O art. 217-A, §5º, do CP, também reforça o entendimento da Súmula 593, do STJ: “as penas previstas no caput [...] aplicam-se independentemente do consentimento da vítima ou do fato de ela ter mantido relações sexuais anteriormente ao crime.”

A meu ver, o fato é bem óbvio: o acusado praticou o crime de estupro de vulnerável e a 9ª Câmara Criminal do TJMG deveria ter mantido a condenação da 1ª Vara Criminal de Araguari. Acontece que, no mundo real, os valores são invertidos e desembargadores acham natural o relacionamento entre um homem adulto e uma criança. No mundo real, o Poder Público (aqui representado pelo Poder Judiciário) é aquele que comete as maiores atrocidades e injustiças, ao invés de prezar pela proteção e dignidade dos cidadãos, assegurando-lhes direitos e garantias fundamentais.

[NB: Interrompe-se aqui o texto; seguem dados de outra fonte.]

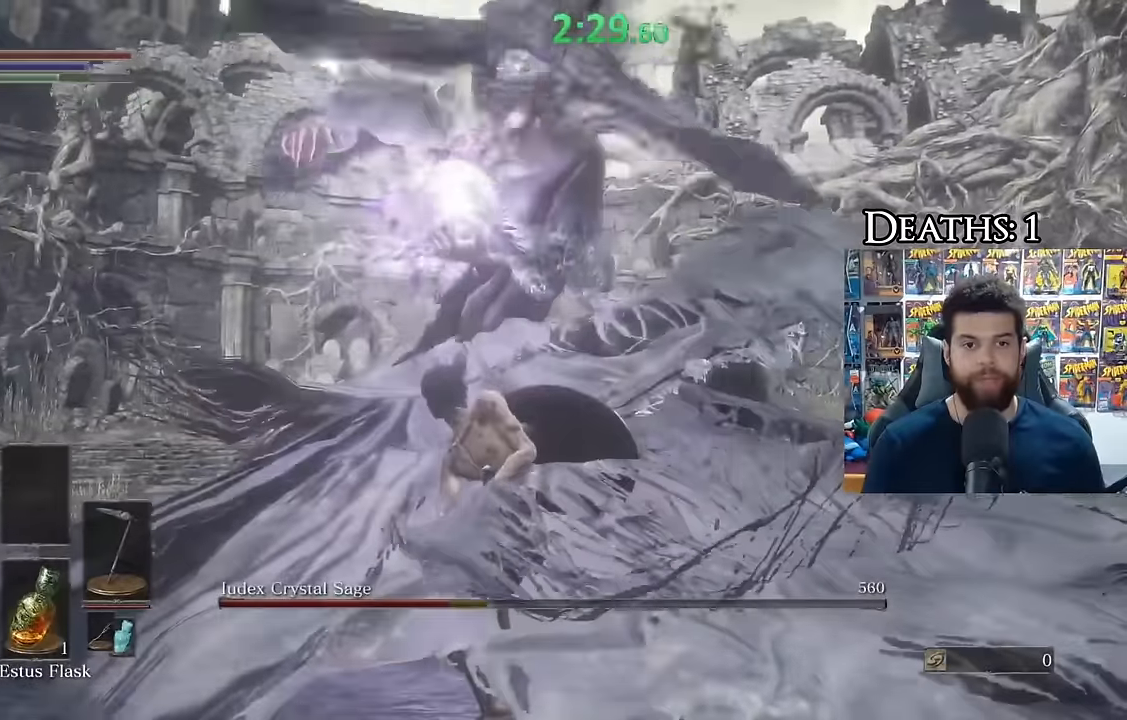
{"dt_ms": 500, "buttons": [], "left_stick": "up-right", "right_stick": "center", "button_events": []}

E quando me refiro ao mundo real, escancaro a realidade brasileira e sua Justiça mequetrefe, hipócrita e incompetente que absolve um criminoso que já possui antecedentes criminais por homicídio e tráfico de drogas. Segundo o entendimento do Desembargador Magig Nuaef Láuar, não há crime de estupro pelo fato de haver consentimento e desejo de constituir família por parte da menina. Em que mundo ele vive, eu não sei. Só pode ser em Marte ou nos cafundós de Judas!

Outro fato muito claro para mim, se refere ao velho ditado popular que diz: cabeça de juiz e bunda de neném são imprevisíveis, pois nunca se sabe quando a merda vai sair. No fundo, a gente bem sabe o que esperar, mas não tem noção da quantidade. E, muitas das vezes, o estrago fede demais. No caso dos bebês, a gente troca as fraldas e tudo se resolve (momentaneamente). Porém, com relação às cagadas de juízes, resolve como? O pior de tudo é que somos nós que temos de limpar toda sujeira! E como a Justiça deste país fede e os ralos estão entupidos em toda parte!

No dia 21 de fevereiro, o Conselho Nacional de Justiça (CNJ) abriu uma investigação para apurar a decisão do TJMG e o Corregedor Nacional de Justiça, o Ministro Mário Campbell Marques, determinou o prazo de cinco dias para que o Tribunal de Justiça e o relator do processo prestem informações. Acredito que também deveria ter solicitado uma avaliação psicológica do desembargador e dos componentes da 9ª Câmara do TJMG para saber como anda a saúde mental daqueles que ocupam cargos importantes e decisivos para o país.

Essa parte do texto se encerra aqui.